Le differenze emergono in modo ancor più significativo guardando all’importanza del settore rispetto al totale del tessuto produttivo: i settori che comprendono attività non essenziali e che impiegano più donne che uomini appaiono economicamente più fragili e più sensibili a una contrazione interna dei consumi. Perciò, la sospensione dell’attività economica può avere avuto ricadute più pesanti sulle aziende attive in questi ambiti, con un effetto diretto sull’occupazione femminile.

L’altro aspetto rilevante nel post Covid è che le donne, in particolare quelle con stipendi più bassi e minore istruzione, tendono a lavorare nell’economia sommersa – “in nero” – più degli uomini, soprattutto in periodi di alta disoccupazione, risultando così più vulnerabili agli effetti di una crisi. Questo dato ha anche influenzato la loro possibilità di ricevere aiuti economici: non hanno infatti potuto accedere alle recenti politiche di sostegno al reddito (cassa integrazione e indennità Covid-19), mentre il reddito di emergenza (Rem) è stato insufficiente a coprire anche solo le spese familiari essenziali, dato che la cifra corrisposta è inferiore alle soglie di povertà assoluta.

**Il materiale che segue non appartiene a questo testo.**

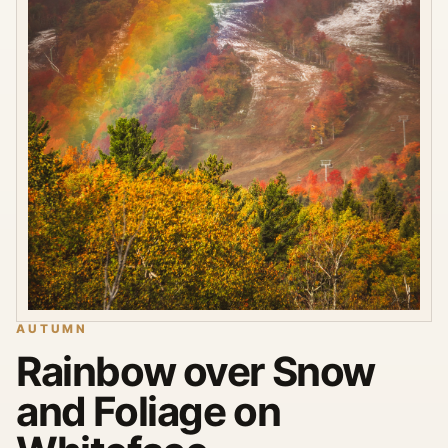
AUTUMN
Rainbow over Snow
and Foliage on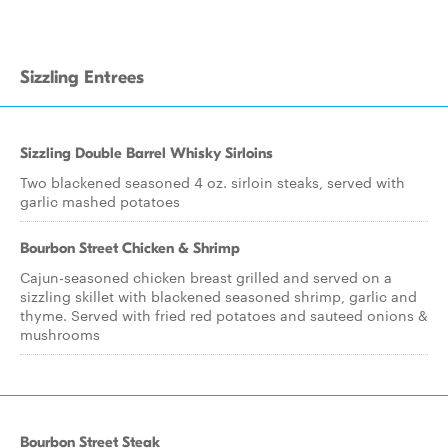
Sizzling Entrees
Sizzling Double Barrel Whisky Sirloins
Two blackened seasoned 4 oz. sirloin steaks, served with
garlic mashed potatoes
Bourbon Street Chicken & Shrimp
Cajun-seasoned chicken breast grilled and served on a
sizzling skillet with blackened seasoned shrimp, garlic and
thyme. Served with fried red potatoes and sauteed onions &
mushrooms
Bourbon Street Steak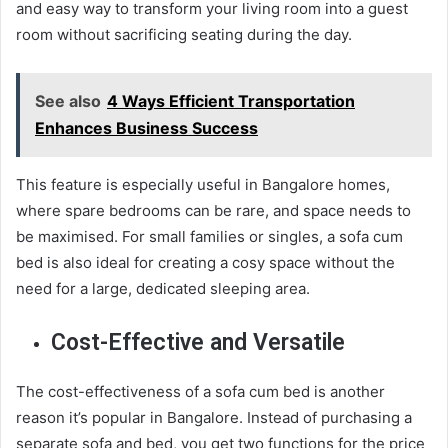
and easy way to transform your living room into a guest
room without sacrificing seating during the day.
See also
4 Ways Efficient Transportation
Enhances Business Success
This feature is especially useful in Bangalore homes,
where spare bedrooms can be rare, and space needs to
be maximised. For small families or singles, a sofa cum
bed is also ideal for creating a cosy space without the
need for a large, dedicated sleeping area.
Cost-Effective and Versatile
The cost-effectiveness of a sofa cum bed is another
reason it’s popular in Bangalore. Instead of purchasing a
separate sofa and bed, you get two functions for the price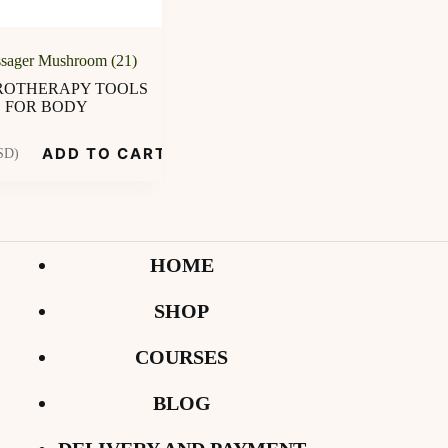
sager Mushroom (21)
OTHERAPY TOOLS
FOR BODY
ADD TO CART
SD)
HOME
SHOP
COURSES
BLOG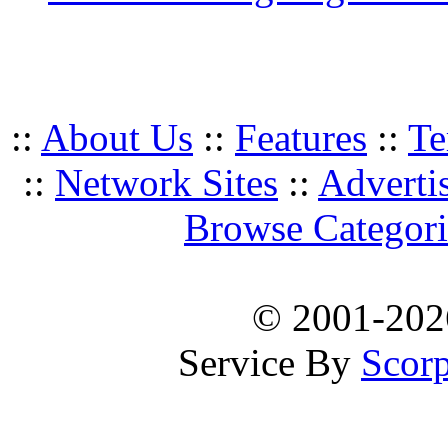
::
About Us
::
Features
::
Te
::
Network Sites
::
Adverti
Browse Categori
© 2001-20
Service By
Scorp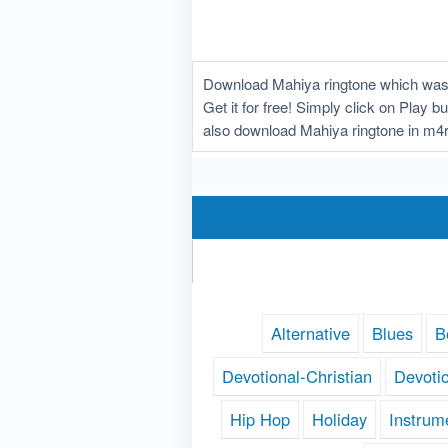
Download Mahiya ringtone which was u
Get it for free! Simply click on Play 
also download Mahiya ringtone in m4r
Alternative
Blues
B
Devotional-Christian
Devoti
Hip Hop
Holiday
Instrum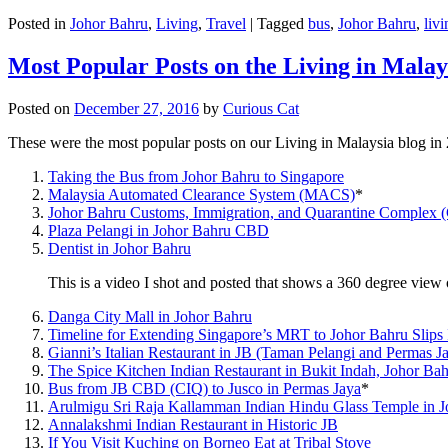
Posted in
Johor Bahru
,
Living
,
Travel
|
Tagged
bus
,
Johor Bahru
,
livi
Most Popular Posts on the Living in Malay
Posted on
December 27, 2016
by
Curious Cat
These were the most popular posts on our Living in Malaysia blog in
Taking the Bus from Johor Bahru to Singapore
Malaysia Automated Clearance System (MACS)
*
Johor Bahru Customs, Immigration, and Quarantine Complex 
Plaza Pelangi in Johor Bahru CBD
Dentist in Johor Bahru
This is a video I shot and posted that shows a 360 degree vie
Danga City Mall in Johor Bahru
Timeline for Extending Singapore’s MRT to Johor Bahru Slips
Gianni’s Italian Restaurant in JB (Taman Pelangi and Permas J
The Spice Kitchen Indian Restaurant in Bukit Indah, Johor Ba
Bus from JB CBD (CIQ) to Jusco in Permas Jaya
*
Arulmigu Sri Raja Kallamman Indian Hindu Glass Temple in 
Annalakshmi Indian Restaurant in Historic JB
If You Visit Kuching on Borneo Eat at Tribal Stove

Come costruire nuove prospettive per la parità di genere?

Il Covid-19 e il lockdown rischiano quindi di ampliare ulteriormente il già inaccettabile divario occupazionale tra uomini e donne poiché le attività più penalizzate dalla pandemia sono state quelle a impiego prevalentemente femminile. La chiusura delle scuole ha, inoltre, fatto sentire il proprio peso specialmente sulle donne madri, le quali, anche nel caso in cui stessero lavorando in smartworking al pari dei compagni, si sono comunque dovute occupare in maniera maggiore delle attività domestiche e della cura dei figli, a conferma che in Italia il lavoro delle donne è ancora considerato quello più facilmente sacrificabile in nome della cura della famiglia.

Perciò, dopo una pandemia che ha esacerbato le disparità di genere, sono ancora più necessari interventi rapidi e concreti per ridurre i divari di genere nel mondo del lavoro. Il Family Act, la cui legge-delega è attualmente in discussione al Senato, è un importante tassello nella costruzione di nuove prospettive per le donne madri italiane. Il Recovery Plan rappresenta, inoltre, un’occasione da non perdere per investire in una Next Generation a pari opportunità per tutte le donne italiane, madri e non.